Once filling the roster, the training began, and Wojnarowski said he has changed the way the team practices and teaches the game.

Wojnarowski said he has been running practices slightly more legitimately this year by adding drills, scrimmaging and training new members.

Wojnarowski said it is not a hard game to learn with the exception of a few formations, and that the recruits picked up the game quickly when trained.

The team does not have any coaching staff, so it depends on the upperclassmen to answer any questions and handle teaching.

Wojnarowski said the easiest way they have found to help the new recruits understand the game is to relate it to sports that they have played like soccer, football or basketball.
Although there is not a net or hoop involved, the motions and formations of soccer and basketball can be extracted from the way Frisbee players move about the field.

The typical Frisbee field is close to the same size as a football field, but with a slightly smaller playing area and larger end zones.

Off the field, the team has set a $1,000 goal for fundraising because of allocation problems last year.

Tyler Fleck, club president, said the money goes toward tournaments in both fall and spring.

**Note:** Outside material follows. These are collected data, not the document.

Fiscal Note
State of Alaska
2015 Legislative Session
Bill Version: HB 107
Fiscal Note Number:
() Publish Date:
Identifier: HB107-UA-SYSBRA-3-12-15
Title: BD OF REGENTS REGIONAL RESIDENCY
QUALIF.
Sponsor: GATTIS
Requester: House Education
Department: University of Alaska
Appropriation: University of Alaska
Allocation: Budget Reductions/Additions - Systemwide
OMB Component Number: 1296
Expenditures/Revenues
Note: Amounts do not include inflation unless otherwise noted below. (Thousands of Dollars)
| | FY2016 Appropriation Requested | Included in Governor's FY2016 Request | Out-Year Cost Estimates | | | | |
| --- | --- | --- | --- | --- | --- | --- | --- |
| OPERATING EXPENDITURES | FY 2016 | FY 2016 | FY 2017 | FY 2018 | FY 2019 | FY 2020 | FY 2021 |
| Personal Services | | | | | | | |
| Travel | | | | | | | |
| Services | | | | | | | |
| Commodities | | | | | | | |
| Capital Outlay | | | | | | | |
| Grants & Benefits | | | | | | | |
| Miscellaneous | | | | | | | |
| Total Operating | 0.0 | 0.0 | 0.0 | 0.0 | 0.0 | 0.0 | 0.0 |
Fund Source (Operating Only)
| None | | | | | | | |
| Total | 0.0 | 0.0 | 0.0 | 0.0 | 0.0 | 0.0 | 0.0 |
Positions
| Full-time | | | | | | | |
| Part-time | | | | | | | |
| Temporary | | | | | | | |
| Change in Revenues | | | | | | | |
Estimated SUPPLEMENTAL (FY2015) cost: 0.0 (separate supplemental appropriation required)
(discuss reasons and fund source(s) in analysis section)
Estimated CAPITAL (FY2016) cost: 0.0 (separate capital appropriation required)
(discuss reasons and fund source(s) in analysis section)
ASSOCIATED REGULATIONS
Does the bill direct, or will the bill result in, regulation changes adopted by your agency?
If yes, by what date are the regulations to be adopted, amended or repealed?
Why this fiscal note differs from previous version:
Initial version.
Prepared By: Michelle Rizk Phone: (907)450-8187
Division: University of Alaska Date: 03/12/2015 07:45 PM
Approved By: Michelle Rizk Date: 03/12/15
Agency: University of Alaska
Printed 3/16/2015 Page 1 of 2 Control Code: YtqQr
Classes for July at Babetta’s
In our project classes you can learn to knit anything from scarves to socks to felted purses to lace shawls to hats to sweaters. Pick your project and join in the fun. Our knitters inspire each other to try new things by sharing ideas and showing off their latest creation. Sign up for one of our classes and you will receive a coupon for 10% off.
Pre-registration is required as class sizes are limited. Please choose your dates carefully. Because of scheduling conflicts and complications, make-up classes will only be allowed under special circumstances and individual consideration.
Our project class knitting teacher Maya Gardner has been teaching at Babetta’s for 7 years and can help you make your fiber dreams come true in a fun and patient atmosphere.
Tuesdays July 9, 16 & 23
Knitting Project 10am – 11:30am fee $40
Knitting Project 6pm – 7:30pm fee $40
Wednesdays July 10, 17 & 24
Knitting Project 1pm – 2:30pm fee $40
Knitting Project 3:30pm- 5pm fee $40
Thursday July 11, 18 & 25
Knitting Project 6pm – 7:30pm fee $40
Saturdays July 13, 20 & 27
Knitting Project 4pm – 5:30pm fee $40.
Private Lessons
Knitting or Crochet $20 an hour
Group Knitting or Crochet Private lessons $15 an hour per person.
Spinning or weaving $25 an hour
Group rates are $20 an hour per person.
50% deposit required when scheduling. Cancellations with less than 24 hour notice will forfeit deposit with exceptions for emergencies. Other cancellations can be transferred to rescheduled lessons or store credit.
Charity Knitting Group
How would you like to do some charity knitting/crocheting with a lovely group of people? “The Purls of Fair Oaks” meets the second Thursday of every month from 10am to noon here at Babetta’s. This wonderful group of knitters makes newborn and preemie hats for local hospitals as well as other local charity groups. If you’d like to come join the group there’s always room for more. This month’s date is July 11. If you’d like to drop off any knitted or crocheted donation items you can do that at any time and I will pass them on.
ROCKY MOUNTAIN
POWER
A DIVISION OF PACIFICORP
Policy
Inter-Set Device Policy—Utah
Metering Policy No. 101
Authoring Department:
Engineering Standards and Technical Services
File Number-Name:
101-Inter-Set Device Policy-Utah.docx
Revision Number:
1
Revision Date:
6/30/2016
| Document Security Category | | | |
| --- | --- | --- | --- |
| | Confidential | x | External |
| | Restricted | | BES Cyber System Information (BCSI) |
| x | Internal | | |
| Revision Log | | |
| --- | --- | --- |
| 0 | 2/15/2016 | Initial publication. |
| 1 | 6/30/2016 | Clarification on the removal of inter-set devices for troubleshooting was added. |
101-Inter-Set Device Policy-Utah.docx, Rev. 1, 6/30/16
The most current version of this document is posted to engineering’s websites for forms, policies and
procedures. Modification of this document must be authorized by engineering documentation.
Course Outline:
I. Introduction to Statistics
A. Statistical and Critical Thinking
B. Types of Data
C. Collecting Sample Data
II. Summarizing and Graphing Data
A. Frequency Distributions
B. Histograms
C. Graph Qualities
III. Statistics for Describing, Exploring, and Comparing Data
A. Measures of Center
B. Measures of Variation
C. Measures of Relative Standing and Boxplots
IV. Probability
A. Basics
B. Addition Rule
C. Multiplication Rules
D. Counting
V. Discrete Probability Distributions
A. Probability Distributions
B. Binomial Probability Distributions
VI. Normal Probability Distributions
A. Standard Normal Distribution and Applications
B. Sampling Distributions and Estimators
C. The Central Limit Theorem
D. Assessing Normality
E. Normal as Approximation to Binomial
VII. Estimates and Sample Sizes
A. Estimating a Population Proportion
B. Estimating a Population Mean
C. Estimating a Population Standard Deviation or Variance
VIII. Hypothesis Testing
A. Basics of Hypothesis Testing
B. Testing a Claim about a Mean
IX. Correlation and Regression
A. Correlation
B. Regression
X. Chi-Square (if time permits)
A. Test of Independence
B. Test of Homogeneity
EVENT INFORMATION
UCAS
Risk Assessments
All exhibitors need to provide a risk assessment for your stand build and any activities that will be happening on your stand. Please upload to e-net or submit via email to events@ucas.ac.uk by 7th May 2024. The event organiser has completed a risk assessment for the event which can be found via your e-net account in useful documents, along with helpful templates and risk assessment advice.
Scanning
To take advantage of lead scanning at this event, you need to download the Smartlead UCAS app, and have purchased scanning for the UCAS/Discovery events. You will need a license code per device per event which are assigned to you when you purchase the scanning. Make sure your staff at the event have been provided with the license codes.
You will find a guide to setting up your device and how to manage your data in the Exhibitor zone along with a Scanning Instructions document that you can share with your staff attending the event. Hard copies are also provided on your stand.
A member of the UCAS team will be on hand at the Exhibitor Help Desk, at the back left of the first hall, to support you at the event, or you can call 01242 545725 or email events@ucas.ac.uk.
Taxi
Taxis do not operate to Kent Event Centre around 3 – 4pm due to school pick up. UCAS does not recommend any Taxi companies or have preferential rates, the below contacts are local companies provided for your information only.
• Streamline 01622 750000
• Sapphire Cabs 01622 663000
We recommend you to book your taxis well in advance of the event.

“We would like to achieve that goal so we can get to bigger and better tournaments.”

On the field, Fleck said the team is going to focus on motivating everyone toward their overall goals, which are to get ranked in Division III and compete at a high level in spring championships.

“This year, we’re stressing teamwork and unity to become better as a team and organization.”

The next step for the team is hosting their home Jymmy Jam tournament Oct. 13-14 on their own field. This tournament will also provide the team with their first glimpse of competition this year.

Wojnarowski said the tournament should be a good opportunity to gauge the new recruits’ experience from practice and how the whole team is progressing.

“It should give us a good look at how our season will play out.”

West Virginia University and Robert Morris University are to take part in the tournament.